### Kaynak metin
++++

Filmin yönetmeni ve senaryo ekibinde de yer alan Özer Feyzioğlu, filmde samimi ve doğal olmaya gayret ettiklerini aktarıyor. “Ereni toplamda 4 kişi canlandırdı. Film çekimi doğası gereği kolay olmayan bir şey. Kıymetli eserler birtakım acılar çekmeden çıkmıyor ortaya. Bizim bir amacımız ve o çerçevede çekmemiz gereken bir film var. Amacımız, sanatsal bir eser yaratmak. Bu eseri yaratmak için gereken şeyleri yapmak özellikle çocuklar tarafından her zaman kolay gerçekleştirilemiyor. Tabi ki kolay olmadı ama bu film için değer. Bu film samimi olmaya gayret eden bir film. İletişimini samimilik, açıklık ve doğallıktan almaya gayret eden bir film.”

Ürettiklerinin, gerçek hikâyenin yanı sıra bir sanat eseri olduğunu da sözlerine ekliyor Feyzioğlu. “Sanat eseri niteliğini oluşturan şey, konudan bağımsız bir durumdur. Herhangi bir konuda sanat eseri üretebilirsiniz. Bomboş bir konuda, muhteşem bir sinema eseri yaratabilirsiniz. Ya da tamamen güçlü, duygusal, felsefi bir içerikle berbat bir sinema filmi de yaratabilirsiniz. Bize düşen görev, önem verdiğimiz konularda iyi ve güçlü bir sanatçı olmayı başarıp, güçlü bir sanat eseri yaratabilmek.”


AYNI YÖRENİN AYNI ÇOCUKLARIYIZ

Sette en duygulu anlara sebep olan kişi ise Eren’i canlandıran, Eren’e Eren kadar benzeyen Rahman Beşel oldu... Rahman hiç oyunculuk tecrübesi olmayan Tonyalı bir genç. Hem basın karşısına ilk kez çıkması hem de bir şehidi canlandırmanın ağır sorumluluğu altında şunları söylüyor Rahman, “Teklif geldiğinde çok şaşırdım. Sonradan öğrendim ki ben olmasam sırada daha yaklaşık 400 kişi falan varmış. Onların arasından seçilmek beni daha fazla gururlandırdı. Bana eski ortaokul müdürümüz üzerinden ulaştılar. Bu yılın nisan ya da mayıs aylarındaydı. Oraya oyuncu aramak için gitmişler. Demişler ki ‘Eren’e benzeyen, sarışın renkli gözlü öğrencileriniz var mı?’ Hocamız da benim ismimi vermiş. Okula gittim, video çektik. Sonrasında İstanbul’a gidip orada bir ay oyunculuk eğitimi aldım. Sete alışmak için Antakya’ya gidip, çekimleri takip ettim.”

++++

### Çıkarılan veriler
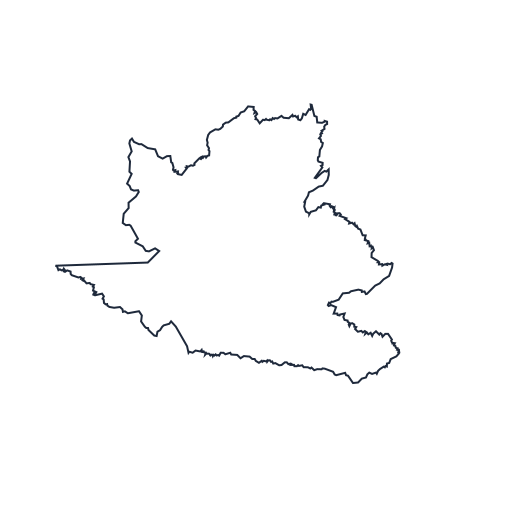 Puerto Colombia, Guainía, Colombia, rotated 224°
{"feature_id": "7082276B8590395772901", "entity_name": "Puerto Colombia", "entity_type": "district", "adm_level": 2, "iso_a3": "COL", "parent_name": "Colombia", "parent_adm1": "Guainía", "projection": "natural_earth1", "projection_center": [-68.335, 2.492], "detail": "fine", "context": "isolated", "style": "outline", "palette": "slate", "viewbox_px": 512, "rotation_deg": 224, "n_neighbors": 0, "source": "geoboundaries", "source_scale": "gbopen_adm2", "svg_char_len": 6130}
<svg xmlns="http://www.w3.org/2000/svg" viewBox="0 0 512 512"><g transform="rotate(224 256 256)"><path d="M85.3,281.3L85.5,285.0L86.6,285.4L86.0,286.2L87.7,287.5L88.0,286.1L88.3,287.4L89.4,286.6L89.9,288.0L91.7,287.1L93.2,288.1L94.6,287.5L95.3,289.1L96.1,288.5L96.0,289.4L97.9,288.1L99.9,289.0L100.2,290.3L106.9,291.7L108.9,289.8L108.9,285.8L111.5,287.1L112.9,286.9L112.7,285.1L117.4,285.2L117.7,281.5L116.9,279.2L120.2,280.4L120.8,277.7L123.1,278.0L123.3,275.9L124.3,277.8L125.6,277.6L126.1,275.2L128.2,275.3L130.1,272.3L134.0,272.3L134.5,274.5L136.2,273.4L137.7,275.0L140.1,274.5L141.0,273.1L140.1,270.4L141.7,271.1L142.1,272.8L144.3,272.4L145.3,273.2L147.9,271.5L150.8,272.8L152.3,276.2L154.9,272.3L154.6,271.3L156.3,270.2L157.5,271.1L160.1,268.5L162.9,274.8L167.8,272.9L169.0,270.5L170.2,270.6L171.1,273.2L169.7,273.6L170.0,275.6L168.9,276.4L166.2,282.0L167.6,289.4L163.5,294.2L163.2,296.6L159.0,302.9L156.0,304.7L154.9,303.7L153.3,305.9L150.5,304.9L149.9,305.8L149.7,317.5L148.0,322.2L148.0,327.9L146.4,334.1L150.1,342.2L152.5,345.4L153.6,345.2L153.8,343.2L156.1,341.9L156.8,340.6L156.0,340.4L157.6,339.4L158.4,336.8L159.6,337.8L161.7,335.3L162.9,336.9L163.7,336.3L163.6,337.1L164.9,337.1L172.1,335.4L174.9,338.5L175.2,342.1L177.9,343.4L178.1,342.0L179.1,343.5L179.9,343.0L179.5,341.9L180.6,343.1L181.1,342.0L183.8,344.2L184.5,342.7L185.6,344.7L188.8,343.0L189.3,343.7L188.5,344.0L189.9,344.3L191.4,347.0L193.7,345.0L199.3,347.6L201.5,346.6L204.3,347.7L204.1,346.7L205.4,346.5L207.8,348.0L207.8,346.6L210.0,346.7L211.6,344.1L212.4,345.5L217.5,344.4L217.3,345.9L223.7,343.0L223.8,344.7L225.6,344.9L226.7,343.7L226.4,341.1L227.1,340.6L228.0,342.0L228.7,340.7L229.4,342.0L230.8,341.8L231.5,344.6L231.7,343.1L233.1,345.0L233.1,343.7L234.7,343.9L234.6,345.0L236.3,344.3L236.3,343.0L238.0,343.3L238.7,344.6L243.9,341.1L243.9,340.0L242.8,340.1L244.1,337.6L243.0,335.8L245.1,334.5L244.6,330.5L247.3,325.8L246.6,322.9L247.4,323.7L250.9,322.6L255.6,325.0L258.2,329.0L258.8,328.6L260.5,335.6L262.2,338.6L260.5,342.6L259.1,349.5L256.7,353.0L257.4,360.3L260.0,364.9L263.9,368.8L264.0,365.6L265.7,364.9L266.5,361.3L266.9,353.6L268.0,353.1L269.8,365.8L271.9,366.0L271.3,367.7L272.8,369.3L276.7,367.3L278.1,367.8L280.0,370.1L279.6,371.6L283.7,376.7L284.6,380.7L286.4,383.7L288.4,383.3L290.5,384.9L292.4,384.4L292.7,387.5L294.3,388.2L293.8,389.9L294.7,389.9L294.9,391.7L295.8,391.7L295.0,395.0L296.8,396.4L297.2,398.5L296.5,400.3L298.2,402.0L300.4,400.9L299.9,400.4L301.0,397.7L304.7,394.6L309.1,398.3L311.3,397.3L321.0,403.4L321.9,402.9L318.4,400.0L318.5,398.8L319.8,398.5L318.3,391.9L320.8,391.1L318.6,386.8L318.4,384.5L320.5,383.5L322.9,385.5L323.1,384.0L325.2,384.1L326.3,382.1L327.8,382.8L328.1,377.9L332.2,374.6L335.0,374.5L336.1,369.9L338.1,368.4L338.2,367.1L339.8,366.8L339.3,364.5L340.8,364.1L340.7,362.9L343.1,361.4L344.0,361.5L344.1,359.8L345.6,358.9L345.5,354.0L349.9,355.0L351.4,354.1L351.9,355.3L353.7,355.9L353.8,359.0L355.7,359.6L356.4,357.7L357.4,359.7L359.3,359.4L361.2,361.6L365.6,358.1L365.0,351.9L366.7,348.6L365.9,344.6L367.0,342.6L366.3,341.8L367.6,339.8L368.7,332.9L370.4,330.9L371.0,327.6L369.8,326.1L370.0,322.7L370.8,320.7L373.2,318.9L374.9,313.0L374.5,309.9L372.0,305.4L369.5,303.9L368.1,301.7L364.7,300.9L363.8,299.3L362.3,299.1L359.6,295.8L360.5,294.3L360.3,292.2L361.5,292.7L362.6,291.5L362.4,290.1L363.6,290.4L364.2,288.9L362.9,288.4L362.9,287.5L364.6,287.1L364.7,279.8L363.5,278.8L364.1,277.1L365.8,276.1L366.7,273.3L368.1,272.5L367.1,271.8L367.8,270.9L366.6,270.7L365.8,262.7L369.1,260.6L369.7,260.7L368.9,262.0L369.9,261.1L370.9,262.6L373.0,260.1L373.8,261.6L374.7,260.2L375.6,260.3L376.9,262.5L380.8,264.8L382.1,264.5L387.1,268.4L389.4,266.0L390.8,261.2L395.8,259.7L402.6,262.7L408.9,258.4L416.1,256.9L417.7,255.2L423.1,253.3L426.8,254.3L426.9,251.6L425.3,249.0L418.1,244.9L416.5,238.5L412.3,236.5L405.6,228.7L402.5,228.7L399.0,218.5L395.5,218.6L392.2,217.1L389.3,218.2L386.5,221.4L384.8,220.6L383.7,215.5L384.7,205.8L380.9,202.0L380.5,194.5L374.8,187.2L371.0,187.8L368.8,190.4L367.2,190.7L352.9,186.4L353.0,182.8L352.1,181.9L344.2,184.3L338.9,183.1L336.2,185.0L333.9,191.4L329.1,192.3L329.3,176.1L393.5,109.7L391.9,110.3L388.3,108.6L387.8,110.2L385.9,110.6L385.1,112.3L385.5,113.4L383.6,113.1L383.4,111.5L382.4,111.9L381.8,114.5L378.6,116.0L376.9,114.4L375.2,114.2L368.8,117.2L367.8,118.9L366.6,119.1L366.0,118.1L364.5,120.0L363.9,118.0L362.7,118.4L363.0,119.0L358.9,118.6L356.9,121.1L355.5,120.8L352.5,122.6L352.1,120.6L350.9,120.9L349.2,117.9L345.8,119.1L345.5,117.9L346.8,116.6L346.2,115.2L344.5,115.9L340.6,122.0L337.4,121.3L336.7,118.7L335.4,118.9L332.7,116.6L330.5,116.8L329.7,118.0L328.5,117.1L326.1,117.5L322.1,120.2L318.4,124.8L315.0,124.9L312.9,123.4L311.9,125.1L308.4,125.8L301.8,135.0L296.8,133.9L293.2,129.1L286.9,127.9L284.9,128.0L283.6,129.2L282.0,128.1L273.9,128.1L271.9,129.4L274.3,133.1L273.5,136.0L274.3,139.9L274.2,142.0L271.3,147.0L271.7,150.0L264.6,149.5L242.9,143.2L237.3,139.5L237.5,140.8L234.4,142.4L233.8,146.0L229.8,148.6L229.9,150.7L228.1,149.5L227.2,150.4L228.2,151.3L226.2,150.7L225.0,151.6L224.0,149.8L224.0,151.2L221.9,153.1L220.1,153.1L219.5,152.0L219.6,154.0L218.6,154.8L217.5,154.1L217.8,155.4L216.8,155.5L216.7,157.2L215.2,157.1L214.5,158.5L213.3,158.7L214.2,161.9L212.1,163.8L209.8,164.0L207.3,168.5L205.4,167.9L200.8,171.8L196.1,171.7L195.2,175.6L190.7,179.2L187.2,179.3L185.4,181.0L183.3,180.4L179.7,181.2L179.1,184.6L177.9,184.3L177.6,186.0L175.4,187.3L175.4,188.3L174.5,187.7L174.7,189.4L173.6,190.6L171.6,190.3L171.1,191.4L168.9,190.6L167.7,192.4L163.4,193.5L161.9,195.3L161.4,199.5L160.0,200.9L157.6,200.7L156.3,202.7L155.0,203.0L155.0,202.1L153.0,204.1L151.8,203.4L150.0,205.2L149.9,206.7L148.8,206.7L146.8,209.5L144.5,209.1L141.4,212.0L138.8,212.8L138.6,214.3L134.8,214.3L133.4,217.1L130.1,220.1L130.1,221.3L128.3,222.7L120.1,226.3L117.1,225.4L115.5,226.0L110.7,233.9L108.4,232.8L106.7,233.8L98.0,232.0L94.7,235.9L94.7,241.3L92.5,245.0L93.7,248.3L93.5,250.8L90.6,251.8L88.7,255.5L87.3,255.2L88.4,258.2L88.3,260.7L87.3,265.1L86.0,265.4L86.4,266.8L85.1,267.4L87.1,269.6L85.9,271.6L87.5,275.4L85.3,281.3Z" fill="none" stroke="#1e293b" stroke-width="2"/></g></svg>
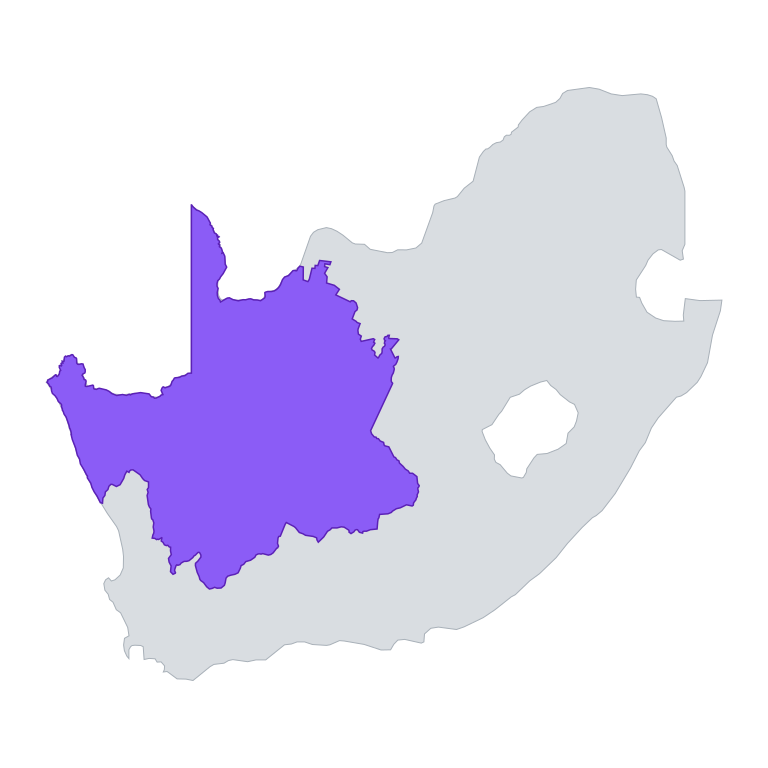 where Northern Cape sits in South Africa
{"feature_id": "ZAF-1188", "entity_name": "Northern Cape", "entity_type": "Province", "adm_level": 1, "iso_a3": "ZAF", "parent_name": "South Africa", "parent_adm1": "", "projection": "mercator", "projection_center": [20.625, -28.845], "detail": "fine", "context": "in_parent", "style": "filled", "palette": "violet", "viewbox_px": 768, "rotation_deg": 0, "n_neighbors": 0, "source": "natural_earth", "source_scale": "10m", "svg_char_len": 9657}
<svg xmlns="http://www.w3.org/2000/svg" viewBox="0 0 768 768"><path d="M567.5,90.5L589.4,87.5L599.2,89.2L611.1,93.9L622.2,95.6L640.9,93.9L647.4,94.7L652.5,96.3L656.2,98.8L661.6,117.7L666.2,138.0L666.2,144.5L666.8,147.1L672.2,155.7L674.1,161.1L677.2,165.5L684.1,187.3L684.9,191.1L684.9,244.3L682.2,250.7L683.4,259.1L680.2,260.2L661.4,249.5L658.2,249.9L652.9,253.9L648.0,260.2L645.7,265.5L636.3,280.0L635.6,289.2L636.4,297.1L639.6,297.4L641.8,303.1L647.0,312.2L655.6,318.0L663.7,320.7L674.9,321.3L683.8,321.1L683.3,315.0L685.3,298.6L700.0,300.6L721.9,300.1L720.4,310.7L712.5,335.1L707.5,362.7L700.9,376.6L697.2,382.4L686.6,392.6L681.0,396.0L676.4,397.2L658.2,417.9L651.4,428.0L645.3,442.7L639.3,450.8L630.5,468.0L615.1,493.7L602.1,510.6L596.3,515.5L592.4,517.7L582.0,527.6L567.4,543.5L556.2,557.6L539.5,573.7L529.8,580.8L515.3,594.7L511.3,596.8L494.9,609.8L483.1,617.7L464.0,626.9L456.5,629.5L438.4,627.1L430.8,628.3L424.5,633.9L423.9,641.9L421.3,643.1L404.7,639.4L397.8,640.1L393.8,644.3L390.6,649.8L381.1,650.0L364.1,644.4L344.2,641.0L339.5,640.6L329.9,644.8L326.5,645.4L312.4,644.5L304.6,641.9L297.1,641.9L291.4,644.0L284.5,644.8L265.7,659.9L256.0,659.9L247.6,661.7L232.8,659.6L228.4,660.6L224.0,663.2L213.9,664.4L210.0,666.7L193.0,680.5L186.0,679.1L177.1,678.9L167.1,671.5L163.3,672.0L164.3,669.8L164.6,665.9L161.1,661.9L157.1,662.1L155.1,658.8L149.1,658.4L144.1,659.5L143.2,646.7L140.8,645.5L134.8,645.2L131.9,645.6L130.5,646.8L128.9,649.7L128.9,658.6L126.8,656.0L124.4,650.7L123.6,645.0L124.5,638.3L129.0,635.8L127.7,627.4L120.6,612.8L116.3,609.7L113.0,602.2L109.6,599.5L108.2,594.3L104.9,590.2L103.8,583.6L105.6,579.8L108.5,577.8L111.4,581.0L115.0,579.8L120.2,575.0L123.3,567.9L123.5,556.4L122.7,549.3L118.6,530.8L116.6,526.6L107.4,513.5L96.6,496.0L83.1,468.5L76.6,452.1L66.7,419.1L58.1,400.6L47.4,383.3L46.1,382.2L47.7,380.1L53.4,376.1L56.0,375.1L57.4,375.5L58.8,374.5L60.1,371.8L61.0,365.7L63.7,359.3L66.1,356.6L71.1,354.8L74.9,357.2L76.5,359.5L77.2,362.6L78.9,364.1L81.6,364.0L83.5,365.9L84.7,369.8L84.4,372.7L82.9,374.4L83.1,376.7L85.1,379.6L87.2,386.0L97.5,389.3L103.4,389.7L108.9,391.3L114.1,394.1L122.7,394.8L134.6,393.3L144.4,394.0L152.1,396.8L157.7,397.3L161.1,395.5L162.6,393.0L162.2,389.7L163.9,387.6L167.8,386.7L170.9,384.3L173.2,380.2L178.6,376.9L187.1,374.3L191.3,374.4L191.3,205.4L206.3,216.9L209.8,222.2L217.2,237.8L224.7,257.2L226.0,266.6L225.6,268.6L217.9,281.4L217.6,287.7L218.5,295.1L220.3,298.8L222.5,300.0L227.9,298.2L236.2,300.2L252.0,299.3L259.8,300.3L261.8,299.7L263.6,298.1L265.7,293.6L267.5,292.2L274.8,290.2L278.1,287.7L283.3,278.9L298.9,267.1L300.7,264.3L310.5,236.3L313.5,232.3L317.8,229.7L326.4,227.6L331.5,228.7L336.9,231.2L343.0,235.2L352.2,242.8L355.3,244.0L364.5,244.3L370.2,249.3L387.3,252.7L392.3,252.5L397.7,249.8L406.5,249.9L415.9,248.0L421.7,243.1L432.7,212.6L434.0,205.9L435.2,204.1L444.2,200.6L455.1,198.0L457.4,196.6L464.2,188.2L473.1,181.2L479.4,157.1L483.4,151.4L485.9,149.0L487.6,148.9L489.8,147.4L492.8,144.5L496.3,142.7L500.4,142.0L503.1,140.0L504.3,136.8L506.4,135.2L509.4,135.3L511.1,134.3L511.5,132.2L518.2,127.0L518.4,124.9L522.2,119.9L529.7,111.8L536.7,107.4L543.4,106.5L555.6,102.4L559.9,98.5L562.7,93.4L567.5,90.5ZM547.1,453.5L558.1,449.2L566.2,443.5L568.0,433.2L574.2,426.9L576.5,421.0L578.2,412.8L574.5,404.4L569.5,401.9L560.2,394.6L556.2,389.6L550.7,385.5L546.8,380.5L540.4,382.1L530.6,386.1L524.5,389.8L519.4,394.2L510.2,397.3L501.6,411.3L498.8,414.4L492.0,424.6L482.3,429.6L482.1,431.5L485.3,439.8L489.8,448.1L494.5,454.9L494.3,459.1L495.9,462.4L500.2,464.7L507.3,473.2L510.9,475.9L521.8,478.0L523.4,477.4L526.3,472.4L526.8,468.8L534.0,457.8L537.2,454.4L547.1,453.5Z" fill="#d9dde1" stroke="#a8b0b8" stroke-width="1"/><path d="M71.9,354.6L72.8,354.8L74.4,357.3L76.2,358.0L76.6,358.8L76.7,363.1L77.6,364.2L78.9,364.4L81.5,363.8L83.0,364.0L84.1,367.6L85.2,369.5L85.2,371.8L84.9,372.9L82.8,374.0L82.1,375.3L83.6,377.6L84.1,379.5L85.6,380.0L86.1,381.1L85.3,384.8L85.4,386.3L86.9,386.5L92.8,385.1L93.4,385.6L93.8,388.7L94.6,389.1L96.5,389.4L98.2,388.5L99.5,388.3L106.3,389.9L109.2,391.4L111.7,393.5L116.7,395.5L122.6,394.5L126.3,395.4L129.2,394.3L130.3,394.9L132.7,393.8L140.6,392.6L149.1,393.9L151.3,396.7L153.5,397.1L154.4,398.2L156.0,398.1L160.0,396.3L161.0,395.1L162.9,394.6L161.1,390.4L162.0,388.1L162.9,387.0L163.5,386.9L165.0,387.8L169.7,386.3L170.9,385.0L172.1,381.3L173.0,380.5L174.4,378.1L175.2,377.8L179.3,377.4L181.8,376.1L185.0,375.6L187.9,373.3L191.4,373.1L191.4,204.3L191.6,205.0L193.3,207.1L196.6,210.1L198.7,210.7L201.8,212.6L207.1,217.0L210.4,223.2L210.0,224.6L210.4,225.2L211.9,226.0L212.1,227.5L213.4,228.4L213.1,229.7L214.4,232.9L216.3,233.9L216.7,235.2L217.3,235.1L217.1,236.5L218.6,236.3L219.1,236.8L217.9,237.5L217.6,238.3L217.6,239.5L219.4,241.2L219.7,242.4L218.4,243.7L218.5,244.2L219.7,244.7L219.4,246.7L221.2,248.0L221.6,248.8L222.5,251.9L222.0,253.2L223.2,252.8L224.8,256.2L225.2,264.3L226.7,267.1L223.1,273.7L220.7,276.7L219.5,279.0L217.7,280.7L217.0,283.7L217.0,286.2L218.1,288.4L217.2,292.5L217.4,295.6L218.4,298.6L219.9,300.1L220.5,302.0L227.2,298.1L229.4,297.8L232.8,299.6L238.3,300.8L243.1,299.7L245.5,299.8L248.9,298.9L250.8,298.8L253.7,299.9L257.3,300.0L260.6,300.7L264.6,298.0L265.2,296.3L264.8,292.7L265.3,292.2L267.7,291.5L271.7,291.5L274.3,290.9L276.7,289.4L278.8,287.3L280.4,284.9L282.5,279.6L284.6,277.0L288.5,275.6L292.9,270.7L294.2,270.4L296.1,270.8L296.8,270.6L298.2,267.8L299.9,266.2L303.3,267.0L303.2,279.9L307.9,281.6L309.3,279.3L312.0,268.2L314.9,268.4L315.2,265.4L317.8,265.6L319.6,260.5L330.9,261.8L329.9,264.7L324.9,263.8L324.6,266.6L327.9,267.6L324.6,273.3L327.1,276.8L326.6,283.0L334.3,285.3L339.4,289.3L335.8,294.9L350.2,301.8L351.3,300.7L353.6,300.8L356.1,303.0L357.6,307.7L357.0,310.0L355.0,311.6L352.2,318.9L356.2,321.4L357.1,322.5L360.1,323.6L358.1,329.0L357.9,330.5L358.4,334.1L361.3,336.1L360.3,339.2L361.2,341.4L373.3,338.7L374.7,339.5L373.6,342.2L374.9,343.2L373.7,345.4L372.4,346.7L371.5,348.6L372.2,350.1L373.8,350.8L375.0,352.3L374.6,355.1L378.0,358.0L379.0,356.8L379.7,355.2L381.7,353.4L382.1,351.9L382.1,348.9L383.2,347.1L384.5,346.3L385.0,345.3L385.1,344.1L384.4,343.5L384.6,341.8L385.4,340.8L384.4,339.9L384.1,338.5L385.1,336.8L387.1,336.4L387.9,335.3L389.3,335.3L388.7,337.9L389.0,338.5L397.3,338.8L398.8,339.8L391.2,349.0L390.5,349.1L394.9,357.9L395.6,357.9L397.1,356.7L398.3,356.5L398.1,358.7L396.9,362.1L395.7,364.4L393.6,366.1L393.4,366.7L394.2,368.2L394.2,369.6L393.3,373.0L392.1,375.1L391.3,377.6L391.2,380.6L391.5,381.9L392.6,383.2L392.5,383.7L370.6,430.7L371.6,433.8L374.2,436.9L376.1,437.2L376.7,438.5L378.4,438.7L380.2,441.0L383.6,442.4L384.1,445.0L385.0,445.9L388.8,446.8L393.9,456.9L395.5,457.6L397.0,459.9L398.9,460.8L399.5,463.1L403.1,466.4L405.3,469.1L408.3,471.0L409.6,473.2L412.6,473.3L416.9,476.6L417.6,483.4L419.2,485.6L418.9,486.7L417.9,487.9L417.8,488.9L418.5,491.9L417.1,494.9L417.3,496.5L416.2,498.5L416.0,499.7L413.6,502.8L413.3,505.2L412.1,506.0L406.5,504.8L400.3,507.8L396.4,508.7L392.4,511.2L391.4,512.4L388.0,513.8L379.6,514.4L378.9,517.8L378.1,519.0L377.7,521.7L377.1,529.0L370.3,529.7L366.5,531.2L364.1,531.2L362.9,531.6L362.6,533.1L359.4,532.3L357.5,529.7L356.4,529.6L355.1,530.1L353.9,531.8L351.0,533.6L349.0,532.1L349.1,531.0L348.7,530.1L344.2,527.2L341.3,526.8L337.1,527.9L332.0,527.9L330.1,529.8L327.5,531.3L323.7,537.0L318.3,542.2L317.0,540.0L316.6,537.8L313.1,536.4L305.5,535.3L303.0,533.8L299.3,532.5L295.5,527.7L294.0,526.5L286.3,522.5L285.2,524.2L280.3,536.2L278.7,536.5L278.0,538.1L277.5,543.4L278.5,546.1L277.6,547.9L276.7,548.2L273.2,552.8L270.8,554.5L268.3,555.1L262.7,553.6L261.1,554.1L259.3,553.8L258.0,554.0L256.0,555.0L254.8,557.3L250.6,560.2L245.8,561.6L243.7,564.3L241.1,565.6L240.3,568.3L238.1,572.8L234.9,574.3L230.7,575.2L227.7,576.2L226.0,578.2L225.2,582.8L224.4,585.3L221.1,588.0L217.1,588.2L214.6,587.3L212.2,588.4L209.4,589.0L206.7,586.8L203.6,582.6L200.7,580.5L199.8,579.2L199.2,576.7L197.2,572.3L195.4,565.6L195.5,563.3L197.8,561.2L200.9,557.1L200.9,555.1L199.8,552.9L199.0,552.3L197.9,552.5L195.3,555.2L194.1,555.8L192.8,557.6L189.0,560.7L186.8,561.3L184.0,561.4L181.1,563.1L180.0,564.6L177.8,565.3L176.9,564.8L176.1,565.5L174.8,569.2L174.6,570.7L175.5,572.7L175.3,573.2L173.0,574.3L170.5,571.7L171.1,565.9L169.1,562.1L168.5,558.4L171.3,554.6L170.5,550.9L170.6,547.2L169.3,547.0L167.8,545.3L166.3,545.6L164.4,544.8L163.0,542.3L161.2,541.0L161.9,537.9L161.7,537.7L158.6,539.5L157.7,539.2L156.6,539.6L154.9,538.4L152.2,538.1L152.9,534.9L153.7,533.3L154.0,531.1L153.2,527.0L153.8,522.9L152.8,519.8L151.7,518.9L151.4,517.8L150.6,511.2L150.9,509.0L149.4,507.0L148.4,504.6L147.1,495.5L148.1,492.3L147.2,489.5L148.5,487.6L148.5,481.9L144.5,480.5L142.7,478.6L140.1,474.8L133.0,469.8L130.8,470.0L129.6,471.0L129.0,472.4L126.8,471.2L124.8,474.9L123.7,478.5L120.1,484.7L116.4,486.5L112.3,484.4L110.9,484.3L108.9,486.3L107.9,489.6L105.4,491.9L104.9,495.4L102.9,498.1L102.5,503.2L100.3,502.6L97.0,496.0L94.2,491.9L91.9,487.3L90.8,483.2L87.3,477.8L87.5,476.0L86.5,474.8L83.8,469.5L80.4,463.9L79.5,459.0L77.3,455.2L75.6,448.0L72.3,439.5L71.1,434.6L71.4,434.6L71.1,432.0L70.1,428.8L69.6,428.4L69.1,425.6L66.1,417.0L64.1,414.2L63.2,411.4L62.3,410.1L62.4,409.0L61.5,406.8L61.6,404.9L60.9,403.8L58.3,401.5L57.0,398.4L55.1,395.8L52.4,393.4L51.5,390.8L51.4,388.1L50.8,386.7L49.7,386.2L48.8,384.2L47.0,382.3L47.7,381.3L47.7,380.1L52.2,377.9L55.4,374.8L56.1,374.9L56.6,376.4L57.3,376.5L58.1,375.8L59.3,374.0L59.7,371.2L60.7,370.4L59.3,367.5L59.3,365.7L60.0,365.4L61.2,366.0L61.6,365.7L61.7,365.1L61.0,363.7L61.4,363.1L62.9,363.0L62.1,361.2L63.8,361.4L64.1,360.9L64.4,357.2L65.5,356.1L66.6,356.7L68.2,355.8L69.3,356.1L71.9,354.6Z" fill="#8b5cf6" stroke="#5b21b6" stroke-width="1.5"/></svg>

++++

### Alıştırmanın amacı
Eren'i konu alan filmle ilgili yazıyı, son cümlesinden sonrasını yazarak sürdür.

### Alıştırmanın yanıtı
Eren’i anlamak için araştırma yaptığını ve onu, tanıyanlardan dinlediğini aktaran Beşel, aynı yöre insanı oldukları için zorlanmadığını da dile getiriyor. “Benzer yörede yaşayan insanların benzerliği de çok oluyor. O da ben de Trabzonluyum. Günlük yaptığımız şeyler benzer olunca çok zorlanmadım onu anlamak konusunda. Bu filmde gösterdiklerimiz yaşanan olaylar. Şehit bir kişiyi oynamak hem sevinç hem gurur hem de üzüntüyü bir arada yaşattı bana. Evinin yanındaki mezarının başındayız şu an, buradan her geçişimde öyle bir üzüntü duyuyorum ki tarifi imkânsız. Her oturduğum, kalktığım, yoldan geçtiğim an diyorum ki “iyi ki varsınız...”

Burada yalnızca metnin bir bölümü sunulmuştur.